If you’re making homemade cosmetics for yourself, your friends and family, or selling it for profit, you need to be aware of their shelf life to make sure they are safe for use. You don’t want your homemade cosmetics to start to smell, change color, or start growing harmful and ugly looking mold and bacteria.
Shelf Life of Cosmetics without a Preservative
- Cosmetics with oily ingredients only:
Cosmetics without a preservative and with only oily ingredients such as lip balms, lotion bars, salves, and body butters don’t grow mold or bacteria because they don’t contain water. But oils are prone to oxidation so they will go rancid with time. Rancidity will cause them to smell unpleasant, change color, and lose their effectiveness.

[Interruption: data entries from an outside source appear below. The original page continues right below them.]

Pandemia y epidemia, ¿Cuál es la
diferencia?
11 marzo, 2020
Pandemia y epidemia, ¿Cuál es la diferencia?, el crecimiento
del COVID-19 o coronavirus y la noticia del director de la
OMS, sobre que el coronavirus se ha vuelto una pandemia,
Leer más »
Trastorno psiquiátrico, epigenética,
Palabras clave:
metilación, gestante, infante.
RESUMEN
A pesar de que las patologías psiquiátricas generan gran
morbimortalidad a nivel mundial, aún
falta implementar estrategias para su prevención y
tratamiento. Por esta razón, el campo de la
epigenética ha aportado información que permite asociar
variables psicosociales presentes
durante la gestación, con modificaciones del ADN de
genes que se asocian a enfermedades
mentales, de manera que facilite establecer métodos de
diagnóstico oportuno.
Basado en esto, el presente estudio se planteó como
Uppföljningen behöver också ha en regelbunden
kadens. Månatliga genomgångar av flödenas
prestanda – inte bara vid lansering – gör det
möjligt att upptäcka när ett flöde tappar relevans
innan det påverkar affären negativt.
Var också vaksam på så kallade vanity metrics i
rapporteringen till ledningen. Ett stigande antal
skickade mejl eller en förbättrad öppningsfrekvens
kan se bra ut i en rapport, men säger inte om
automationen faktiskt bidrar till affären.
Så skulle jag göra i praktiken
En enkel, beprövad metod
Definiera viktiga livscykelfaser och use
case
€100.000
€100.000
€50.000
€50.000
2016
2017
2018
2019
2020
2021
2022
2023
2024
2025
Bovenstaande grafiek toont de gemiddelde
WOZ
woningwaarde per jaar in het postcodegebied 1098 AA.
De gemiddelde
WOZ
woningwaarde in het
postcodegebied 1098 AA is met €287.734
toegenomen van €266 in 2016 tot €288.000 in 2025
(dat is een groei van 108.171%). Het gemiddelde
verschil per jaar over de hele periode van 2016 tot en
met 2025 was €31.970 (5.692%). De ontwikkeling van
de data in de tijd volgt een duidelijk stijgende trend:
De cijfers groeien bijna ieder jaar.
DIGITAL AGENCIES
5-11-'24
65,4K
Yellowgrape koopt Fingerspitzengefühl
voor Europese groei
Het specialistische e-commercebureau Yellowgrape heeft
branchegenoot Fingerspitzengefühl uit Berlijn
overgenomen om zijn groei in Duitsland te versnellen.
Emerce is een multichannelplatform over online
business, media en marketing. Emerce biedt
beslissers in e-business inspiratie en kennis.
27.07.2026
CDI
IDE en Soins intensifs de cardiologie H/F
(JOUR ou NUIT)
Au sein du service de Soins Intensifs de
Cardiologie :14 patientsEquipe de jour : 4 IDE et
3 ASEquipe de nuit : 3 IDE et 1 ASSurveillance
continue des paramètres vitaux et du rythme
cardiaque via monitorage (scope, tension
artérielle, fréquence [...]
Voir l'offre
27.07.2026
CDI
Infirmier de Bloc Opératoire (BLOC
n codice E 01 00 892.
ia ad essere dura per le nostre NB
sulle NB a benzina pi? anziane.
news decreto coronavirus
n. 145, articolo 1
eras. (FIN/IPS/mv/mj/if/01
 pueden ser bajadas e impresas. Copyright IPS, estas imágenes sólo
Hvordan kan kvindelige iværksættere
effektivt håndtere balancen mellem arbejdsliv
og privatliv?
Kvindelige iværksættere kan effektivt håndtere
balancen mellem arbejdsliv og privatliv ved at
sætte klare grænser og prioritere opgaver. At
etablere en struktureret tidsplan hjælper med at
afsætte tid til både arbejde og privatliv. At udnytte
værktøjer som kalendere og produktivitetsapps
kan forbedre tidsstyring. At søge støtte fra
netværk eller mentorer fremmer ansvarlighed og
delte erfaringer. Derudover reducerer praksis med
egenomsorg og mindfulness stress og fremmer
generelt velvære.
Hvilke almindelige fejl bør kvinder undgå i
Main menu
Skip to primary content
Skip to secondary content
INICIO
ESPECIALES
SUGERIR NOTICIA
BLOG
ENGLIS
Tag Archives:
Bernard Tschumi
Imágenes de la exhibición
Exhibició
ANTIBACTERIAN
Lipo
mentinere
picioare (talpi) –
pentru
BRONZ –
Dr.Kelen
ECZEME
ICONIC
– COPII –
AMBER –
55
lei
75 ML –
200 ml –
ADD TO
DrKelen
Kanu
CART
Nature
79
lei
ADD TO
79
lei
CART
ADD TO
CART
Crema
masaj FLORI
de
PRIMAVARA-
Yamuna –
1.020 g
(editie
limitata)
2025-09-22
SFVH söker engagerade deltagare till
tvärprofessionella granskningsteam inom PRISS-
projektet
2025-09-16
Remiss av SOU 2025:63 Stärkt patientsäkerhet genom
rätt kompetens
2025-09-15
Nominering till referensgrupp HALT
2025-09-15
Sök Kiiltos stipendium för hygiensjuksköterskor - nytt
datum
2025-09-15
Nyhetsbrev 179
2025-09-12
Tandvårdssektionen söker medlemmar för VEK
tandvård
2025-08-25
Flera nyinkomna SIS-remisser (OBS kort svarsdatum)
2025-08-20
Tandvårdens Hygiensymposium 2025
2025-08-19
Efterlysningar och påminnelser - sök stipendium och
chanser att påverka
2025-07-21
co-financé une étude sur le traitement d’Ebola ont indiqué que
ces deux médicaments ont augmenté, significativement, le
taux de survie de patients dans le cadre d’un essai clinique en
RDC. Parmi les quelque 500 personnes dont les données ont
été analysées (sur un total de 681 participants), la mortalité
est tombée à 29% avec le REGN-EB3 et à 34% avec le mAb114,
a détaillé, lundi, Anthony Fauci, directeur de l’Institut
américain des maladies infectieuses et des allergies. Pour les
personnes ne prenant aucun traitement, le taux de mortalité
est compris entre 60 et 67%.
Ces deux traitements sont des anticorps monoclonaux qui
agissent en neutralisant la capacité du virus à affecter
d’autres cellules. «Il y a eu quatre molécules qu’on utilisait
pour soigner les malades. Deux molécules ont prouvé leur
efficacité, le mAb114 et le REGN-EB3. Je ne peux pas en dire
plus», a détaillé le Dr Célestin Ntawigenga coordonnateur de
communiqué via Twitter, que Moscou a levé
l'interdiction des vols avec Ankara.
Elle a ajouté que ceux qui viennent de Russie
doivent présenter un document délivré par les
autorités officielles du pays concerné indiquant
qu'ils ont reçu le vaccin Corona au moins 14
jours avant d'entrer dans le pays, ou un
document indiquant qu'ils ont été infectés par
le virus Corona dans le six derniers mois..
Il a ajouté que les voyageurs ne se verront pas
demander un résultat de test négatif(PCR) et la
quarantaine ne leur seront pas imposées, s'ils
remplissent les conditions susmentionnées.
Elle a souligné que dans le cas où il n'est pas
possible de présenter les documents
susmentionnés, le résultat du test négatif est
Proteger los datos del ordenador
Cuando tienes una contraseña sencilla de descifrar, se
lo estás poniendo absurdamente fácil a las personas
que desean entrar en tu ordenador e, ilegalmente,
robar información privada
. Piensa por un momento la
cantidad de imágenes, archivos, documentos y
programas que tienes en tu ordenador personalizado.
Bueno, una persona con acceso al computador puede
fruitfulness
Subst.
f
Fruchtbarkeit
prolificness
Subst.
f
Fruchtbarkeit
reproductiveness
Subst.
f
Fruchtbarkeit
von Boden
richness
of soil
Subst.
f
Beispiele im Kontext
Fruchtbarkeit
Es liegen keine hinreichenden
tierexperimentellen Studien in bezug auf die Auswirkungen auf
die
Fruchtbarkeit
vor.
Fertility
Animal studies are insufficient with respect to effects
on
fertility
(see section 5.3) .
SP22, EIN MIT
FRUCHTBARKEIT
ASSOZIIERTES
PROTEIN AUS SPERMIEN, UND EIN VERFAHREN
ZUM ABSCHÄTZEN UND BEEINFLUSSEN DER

The shelf life of cosmetics with only oily ingredients is as much as the oil with the shortest shelf life. The shelf life of the oil is calculated from the moment you have opened it for the first time. See the list of oils and their shelf life to calculate the shelf life of cosmetics with only oily ingredients.
- Water based homemade cosmetics:
On the other hand, water-based cosmetics such as creams, lotions, emulsions, and moisturizers without preservative will grow mold and bacteria in not more than 5-7 days if refrigerated. If not in the fridge, they can grow mold and bacteria in as much as 3 days. This is why you need to use preservatives in homemade cosmetics that contain water ingredients. See my list of natural preservatives you can use.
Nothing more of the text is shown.